-- PROVIDED RECORDS follows --

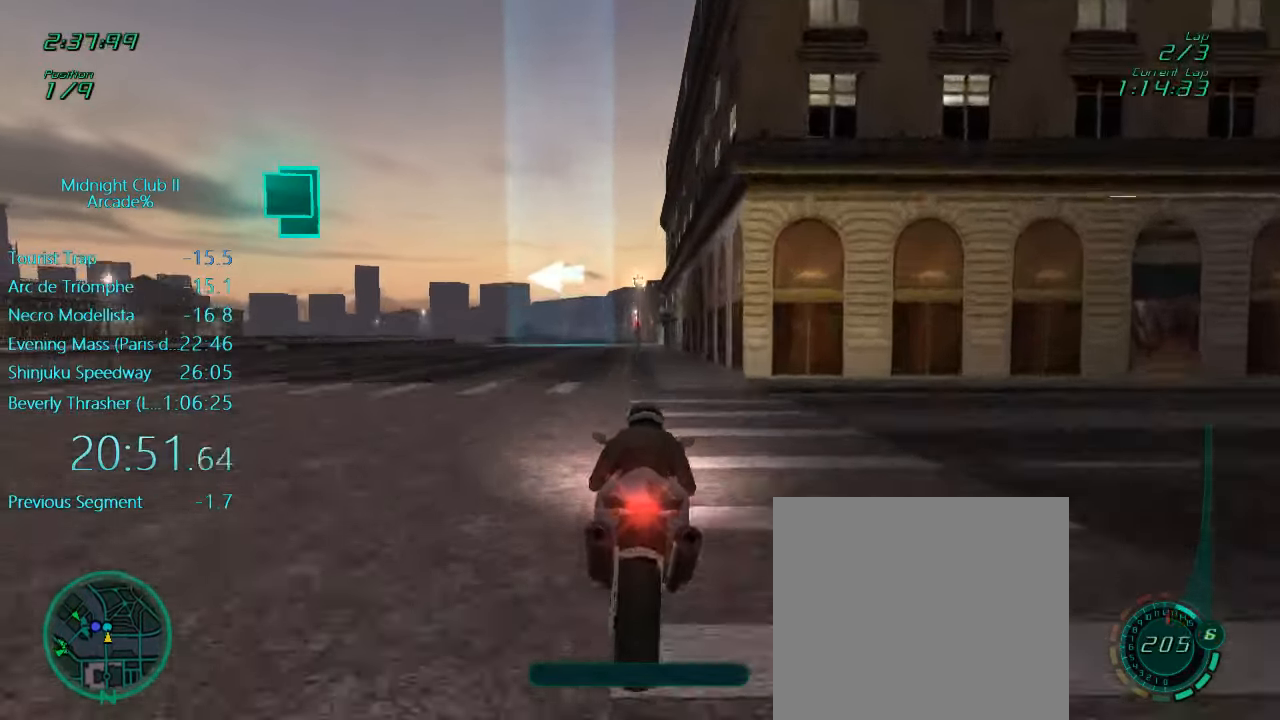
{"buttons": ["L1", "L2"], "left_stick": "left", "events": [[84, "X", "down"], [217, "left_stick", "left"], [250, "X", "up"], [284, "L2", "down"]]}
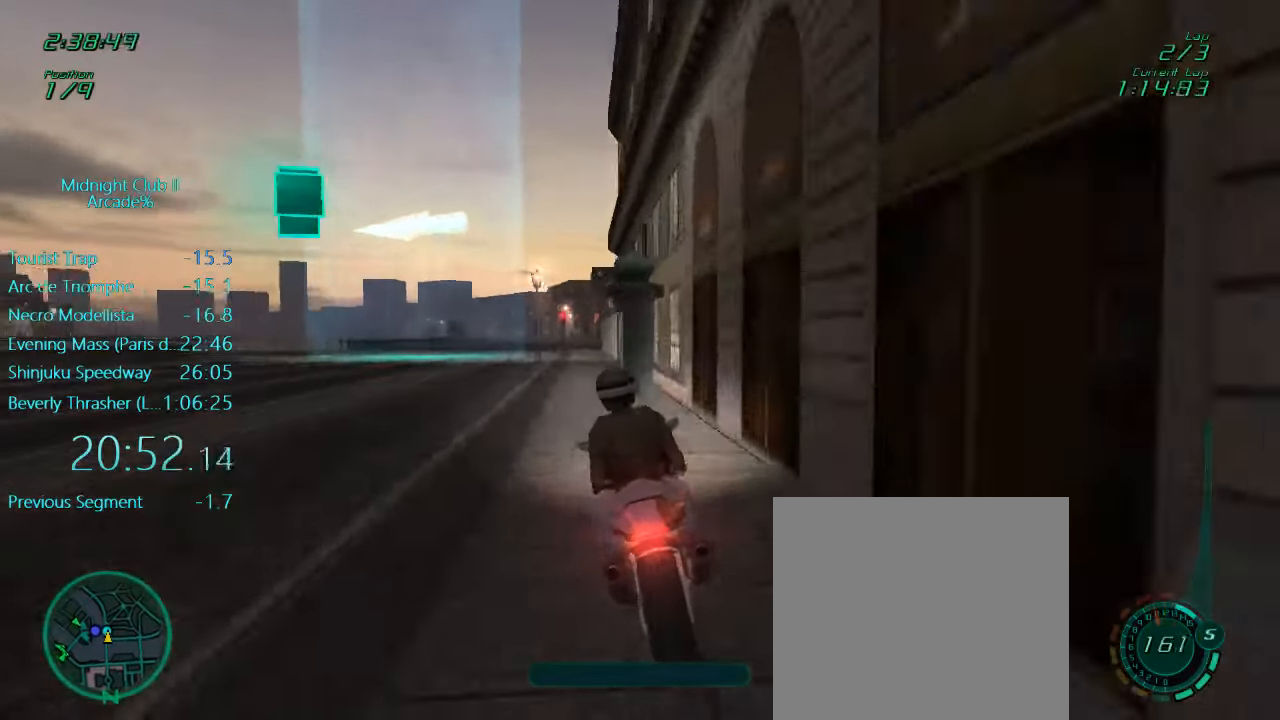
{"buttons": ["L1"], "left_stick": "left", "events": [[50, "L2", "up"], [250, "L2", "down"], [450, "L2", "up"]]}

-- PROVIDED RECORDS concluded --
-- PROVIDED RECORDS follows --

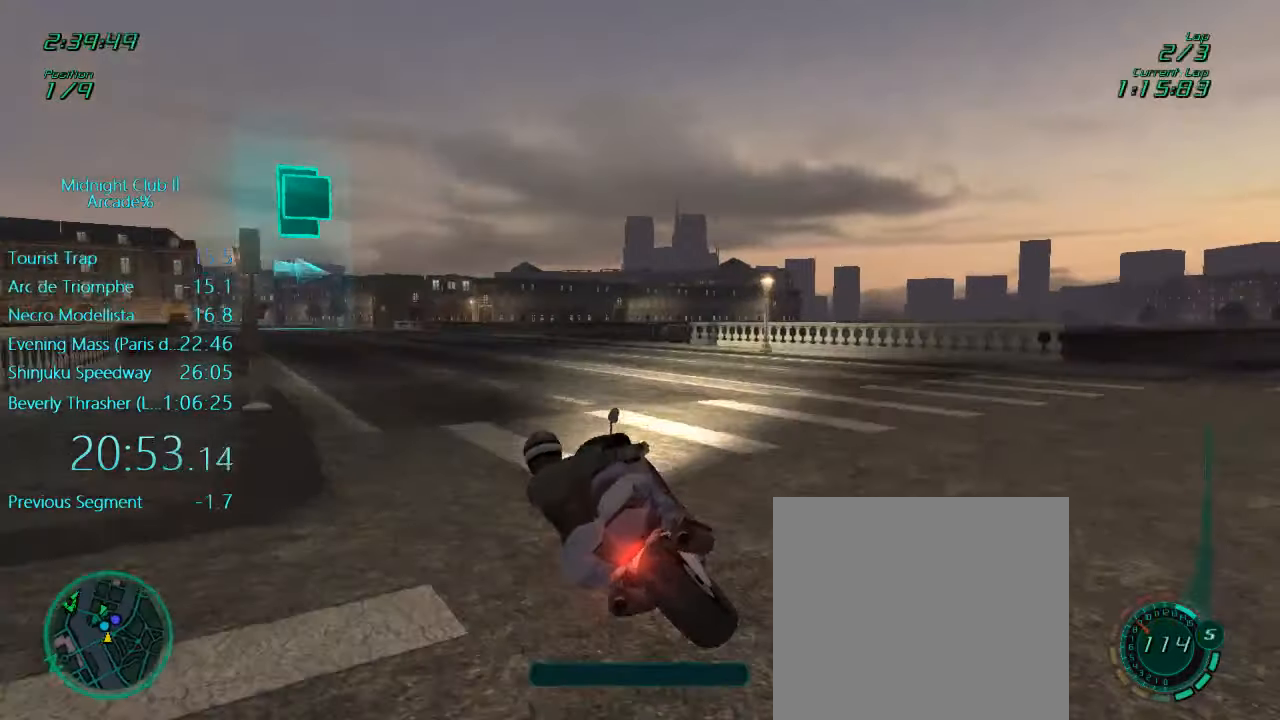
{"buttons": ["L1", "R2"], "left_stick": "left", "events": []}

-- PROVIDED RECORDS concluded --

* [WHAT IS REQUIRED]
Across the entries above, find the lines with the string "down" and copy them.

* [REPLY]
{"buttons": ["L1", "L2"], "left_stick": "left", "events": [[84, "X", "down"], [217, "left_stick", "left"], [250, "X", "up"], [284, "L2", "down"]]}
{"buttons": ["L1"], "left_stick": "left", "events": [[50, "L2", "up"], [250, "L2", "down"], [450, "L2", "up"]]}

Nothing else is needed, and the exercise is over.